Che le cose si stessero mettendo male per la Lombardia era chiaro già giovedì sera. Il volo Ryanair da Zaventem, l'aeroporto internazionale di Bruxelles, non è mai stato così vuoto, complice forse anche la settimana semifestiva: in Belgio settimana scorsa le scuole erano chiuse, sicché molti genitori, per non spendere una fortuna in babysitter, prendono le ferie e vanno in settimana bianca. Non pochi, anche tra chi lavora nelle istituzioni Ue, sono stati proprio sulle Alpi italiane, a sciare. E ora torneranno in Belgio.

Al gate A31 di Zaventem c'è pochissima coda, l'imbarco termina in cinque minuti: alle 17.55 "boarding completed" annuncia l'altoparlante. Sull'aereo c'è parecchio spazio, si viaggia comodi, distanti gli uni dagli altri. E non è un buon segnale. Le mascherine sono poche: due coppie di ragazzi, un ragazzo che usa un paracollo per filtrare l'aria, a mo' di placebo.

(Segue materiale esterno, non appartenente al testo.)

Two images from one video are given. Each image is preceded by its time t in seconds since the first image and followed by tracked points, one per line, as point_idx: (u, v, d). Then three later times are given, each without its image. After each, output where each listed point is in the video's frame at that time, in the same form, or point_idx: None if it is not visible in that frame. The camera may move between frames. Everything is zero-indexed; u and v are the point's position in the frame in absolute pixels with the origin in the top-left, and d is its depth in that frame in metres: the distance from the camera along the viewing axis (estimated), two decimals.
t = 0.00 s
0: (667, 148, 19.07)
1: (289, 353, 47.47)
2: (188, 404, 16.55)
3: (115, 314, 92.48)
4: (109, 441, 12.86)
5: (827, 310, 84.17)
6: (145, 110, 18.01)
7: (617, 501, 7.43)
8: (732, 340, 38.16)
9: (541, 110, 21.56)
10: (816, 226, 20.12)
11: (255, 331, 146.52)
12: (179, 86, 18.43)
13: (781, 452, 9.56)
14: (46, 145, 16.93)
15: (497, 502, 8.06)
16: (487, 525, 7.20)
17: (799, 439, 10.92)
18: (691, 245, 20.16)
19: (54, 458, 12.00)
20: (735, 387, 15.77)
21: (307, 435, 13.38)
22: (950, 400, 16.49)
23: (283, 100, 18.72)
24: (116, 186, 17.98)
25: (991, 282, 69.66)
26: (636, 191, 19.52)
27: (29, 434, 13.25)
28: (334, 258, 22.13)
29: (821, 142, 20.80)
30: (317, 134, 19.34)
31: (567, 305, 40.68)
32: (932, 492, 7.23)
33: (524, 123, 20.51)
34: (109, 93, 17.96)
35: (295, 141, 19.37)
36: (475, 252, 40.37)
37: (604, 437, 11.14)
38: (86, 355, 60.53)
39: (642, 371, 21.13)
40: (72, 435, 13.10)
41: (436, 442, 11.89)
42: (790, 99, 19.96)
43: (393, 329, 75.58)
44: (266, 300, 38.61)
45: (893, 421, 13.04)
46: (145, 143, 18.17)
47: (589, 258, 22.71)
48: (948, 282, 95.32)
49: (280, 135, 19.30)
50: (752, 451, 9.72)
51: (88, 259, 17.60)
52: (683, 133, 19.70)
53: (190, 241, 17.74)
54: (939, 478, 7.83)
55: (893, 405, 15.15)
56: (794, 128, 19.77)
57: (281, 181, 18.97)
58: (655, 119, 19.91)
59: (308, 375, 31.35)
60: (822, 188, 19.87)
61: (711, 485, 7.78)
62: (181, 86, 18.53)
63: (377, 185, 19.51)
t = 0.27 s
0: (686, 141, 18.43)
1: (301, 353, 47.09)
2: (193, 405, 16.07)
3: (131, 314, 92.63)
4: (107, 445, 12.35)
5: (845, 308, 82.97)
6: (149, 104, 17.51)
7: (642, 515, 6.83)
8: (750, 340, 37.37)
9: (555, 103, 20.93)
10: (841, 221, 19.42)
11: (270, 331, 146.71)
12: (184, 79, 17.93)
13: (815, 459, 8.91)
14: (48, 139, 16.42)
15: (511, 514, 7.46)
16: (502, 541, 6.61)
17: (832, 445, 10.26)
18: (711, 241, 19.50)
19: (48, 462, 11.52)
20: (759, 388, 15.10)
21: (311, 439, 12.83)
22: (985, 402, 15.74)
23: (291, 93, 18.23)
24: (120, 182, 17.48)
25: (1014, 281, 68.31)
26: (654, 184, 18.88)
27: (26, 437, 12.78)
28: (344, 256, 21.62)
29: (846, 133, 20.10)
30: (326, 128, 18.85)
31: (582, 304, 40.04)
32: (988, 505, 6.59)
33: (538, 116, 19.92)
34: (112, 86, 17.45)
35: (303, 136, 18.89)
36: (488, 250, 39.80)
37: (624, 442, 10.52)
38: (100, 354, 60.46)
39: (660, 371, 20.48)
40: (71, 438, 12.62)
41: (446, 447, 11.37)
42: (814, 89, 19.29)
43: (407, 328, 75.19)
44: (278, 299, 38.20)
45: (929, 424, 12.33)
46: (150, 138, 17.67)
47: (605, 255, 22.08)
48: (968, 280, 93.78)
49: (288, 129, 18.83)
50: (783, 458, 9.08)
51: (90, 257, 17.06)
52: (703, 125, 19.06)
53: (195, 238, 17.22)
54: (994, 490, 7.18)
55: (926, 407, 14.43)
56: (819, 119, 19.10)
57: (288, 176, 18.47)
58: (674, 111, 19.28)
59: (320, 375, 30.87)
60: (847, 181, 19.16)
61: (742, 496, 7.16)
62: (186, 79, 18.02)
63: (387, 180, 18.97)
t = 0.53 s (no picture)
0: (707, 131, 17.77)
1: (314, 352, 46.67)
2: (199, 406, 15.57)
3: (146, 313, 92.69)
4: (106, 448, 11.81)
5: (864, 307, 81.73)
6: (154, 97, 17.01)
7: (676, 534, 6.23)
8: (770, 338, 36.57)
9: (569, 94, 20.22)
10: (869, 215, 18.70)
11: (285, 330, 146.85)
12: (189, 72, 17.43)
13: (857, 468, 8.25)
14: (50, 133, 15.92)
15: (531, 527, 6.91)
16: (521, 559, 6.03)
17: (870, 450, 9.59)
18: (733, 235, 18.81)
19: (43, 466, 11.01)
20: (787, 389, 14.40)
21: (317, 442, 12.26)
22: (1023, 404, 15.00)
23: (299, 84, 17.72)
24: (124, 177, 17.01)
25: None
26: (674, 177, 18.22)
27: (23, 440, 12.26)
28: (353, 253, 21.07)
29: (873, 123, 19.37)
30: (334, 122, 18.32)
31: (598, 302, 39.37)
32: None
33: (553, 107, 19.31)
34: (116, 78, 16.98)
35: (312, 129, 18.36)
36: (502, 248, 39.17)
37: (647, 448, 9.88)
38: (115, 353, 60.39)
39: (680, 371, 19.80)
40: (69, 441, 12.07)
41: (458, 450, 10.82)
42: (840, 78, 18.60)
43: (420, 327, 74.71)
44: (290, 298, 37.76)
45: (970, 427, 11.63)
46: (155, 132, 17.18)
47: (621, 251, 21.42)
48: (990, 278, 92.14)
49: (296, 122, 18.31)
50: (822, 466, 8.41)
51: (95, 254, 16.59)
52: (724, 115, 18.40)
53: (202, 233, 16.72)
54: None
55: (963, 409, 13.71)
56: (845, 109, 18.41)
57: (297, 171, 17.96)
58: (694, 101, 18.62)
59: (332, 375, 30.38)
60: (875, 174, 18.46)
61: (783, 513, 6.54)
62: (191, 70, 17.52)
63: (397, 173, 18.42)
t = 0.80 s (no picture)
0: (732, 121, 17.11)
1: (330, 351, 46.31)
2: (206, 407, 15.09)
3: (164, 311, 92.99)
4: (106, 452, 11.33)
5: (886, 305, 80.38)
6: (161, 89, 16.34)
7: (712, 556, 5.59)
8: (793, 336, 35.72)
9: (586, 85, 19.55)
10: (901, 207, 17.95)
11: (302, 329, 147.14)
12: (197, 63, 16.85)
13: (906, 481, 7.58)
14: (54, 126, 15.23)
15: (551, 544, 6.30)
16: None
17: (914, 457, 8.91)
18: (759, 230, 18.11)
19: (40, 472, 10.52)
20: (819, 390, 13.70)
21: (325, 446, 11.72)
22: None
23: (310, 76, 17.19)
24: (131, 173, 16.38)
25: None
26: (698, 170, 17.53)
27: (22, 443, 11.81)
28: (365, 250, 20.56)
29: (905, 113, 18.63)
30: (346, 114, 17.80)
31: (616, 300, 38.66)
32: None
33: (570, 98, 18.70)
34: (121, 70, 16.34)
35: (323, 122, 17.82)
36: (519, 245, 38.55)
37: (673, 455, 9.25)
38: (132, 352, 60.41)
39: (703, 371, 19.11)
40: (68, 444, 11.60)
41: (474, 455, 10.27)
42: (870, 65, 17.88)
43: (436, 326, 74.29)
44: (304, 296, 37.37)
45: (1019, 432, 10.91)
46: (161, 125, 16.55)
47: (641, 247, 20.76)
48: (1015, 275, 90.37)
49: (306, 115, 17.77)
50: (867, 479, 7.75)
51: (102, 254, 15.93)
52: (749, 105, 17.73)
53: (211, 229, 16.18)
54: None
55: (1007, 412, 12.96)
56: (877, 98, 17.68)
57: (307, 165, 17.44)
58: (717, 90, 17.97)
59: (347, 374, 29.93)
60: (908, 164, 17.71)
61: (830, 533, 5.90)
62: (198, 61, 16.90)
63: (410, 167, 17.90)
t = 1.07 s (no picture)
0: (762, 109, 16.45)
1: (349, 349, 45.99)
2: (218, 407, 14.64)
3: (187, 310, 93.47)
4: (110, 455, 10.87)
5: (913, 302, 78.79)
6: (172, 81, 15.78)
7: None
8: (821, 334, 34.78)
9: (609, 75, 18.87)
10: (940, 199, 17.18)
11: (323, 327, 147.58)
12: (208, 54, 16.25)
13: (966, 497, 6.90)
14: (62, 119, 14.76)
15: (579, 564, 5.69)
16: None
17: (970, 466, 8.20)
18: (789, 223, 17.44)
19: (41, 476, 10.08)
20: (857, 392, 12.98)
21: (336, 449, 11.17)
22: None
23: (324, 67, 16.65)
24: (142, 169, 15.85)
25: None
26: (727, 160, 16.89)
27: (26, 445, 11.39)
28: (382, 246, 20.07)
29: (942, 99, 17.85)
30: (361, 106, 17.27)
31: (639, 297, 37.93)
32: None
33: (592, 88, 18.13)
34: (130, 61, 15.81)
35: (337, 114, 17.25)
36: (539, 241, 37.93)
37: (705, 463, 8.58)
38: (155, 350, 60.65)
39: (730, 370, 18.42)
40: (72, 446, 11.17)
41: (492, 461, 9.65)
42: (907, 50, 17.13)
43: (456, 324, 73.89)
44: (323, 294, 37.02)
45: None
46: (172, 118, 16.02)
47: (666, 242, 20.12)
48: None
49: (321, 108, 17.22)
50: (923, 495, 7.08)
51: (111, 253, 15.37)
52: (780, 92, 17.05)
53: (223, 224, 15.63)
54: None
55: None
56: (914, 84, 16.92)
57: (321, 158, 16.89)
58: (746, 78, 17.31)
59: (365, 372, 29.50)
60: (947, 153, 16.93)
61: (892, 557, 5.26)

In Belgio, comunque, i casi di Covid-19 sono ancora pochissimi: uno importato da Wuhan all'inizio di febbraio, subito ricoverato, e una donna di Anversa trovata positiva nel weekend, pare proveniente dall'Oise, dove c'è un focolaio francese. Ha sintomi "moderati" ed è ricoverata all'ospedale universitario di Anversa, riporta La Libre Belgique.

Alle 19.42 l'aereo atterra alla Malpensa, spunta qualche mascherina in più. Al controllo della temperatura corporea, novità introdotta da qualche settimana, non c'è coda, contrariamente al solito. Il primo istinto, subito represso, è quello di strappare l'aggeggio dalle mani dell'operatore sanitario e provare a lui la temperatura.

Arrivare dal Belgio, Paese con pochissimi casi, in Lombardia, maggior focolaio di Covid19 fuori dall'Asia, e vedersi provare la temperatura avrà senz'altro serie motivazioni sanitarie, ma ha un suo lato comico.

Non manca un coté vagamente 'cinese': un'operatrice sanitaria si accorge del cronista che, adocchiato il check point, lo fotografa da una ventina di metri con il cellulare. E censura: "Signore, non si possono fare le foto. La cancella, per favore?". Anche qui, la prima risposta d'istinto, "sono un giornalista e fotografo quello che mi pare" viene subito ricacciata in gola, suona troppo "lei non sa chi sono io".

Si risponde sorridendo "va bene" e si fa finta di cancellare la foto, ovviamente conservandola. Il suo collega che prova la temperatura, più in là con gli anni e probabilmente conscio della vaga comicità della situazione, la prende con filosofia: "Ma va bene, chi se ne frega...". Tanto il coronavirus, Sars Cov 2 il nome scientifico (tutti lo chiamano Covid 19, non c'è verso, anche se quella è la malattia), in Lombardia è già arrivato, da un pezzo.

E sta facendo danni. Dopo un quarto trimestre 2019 con il Pil in calo congiunturale dello 0,3%, pochi dubitano che il primo trimestre sarà negativo, con questa mazzata che ha colpito la Lombardia, il Veneto, l'Emilia Romagna e anche il Piemonte, cioè il cuore economico del Paese e una delle aree più dinamiche d'Europa.

Le prime due regioni da sole fanno il 31% del Pil italiano. Vuol dire che il Pil italiano calerà. Vuol dire, Dio non voglia, aziende che chiudono, posti di lavoro che se ne vanno. La speranza è di poter tornare presto a sbuffare, facendosi una buona mezz'ora di coda ai controlli di sicurezza.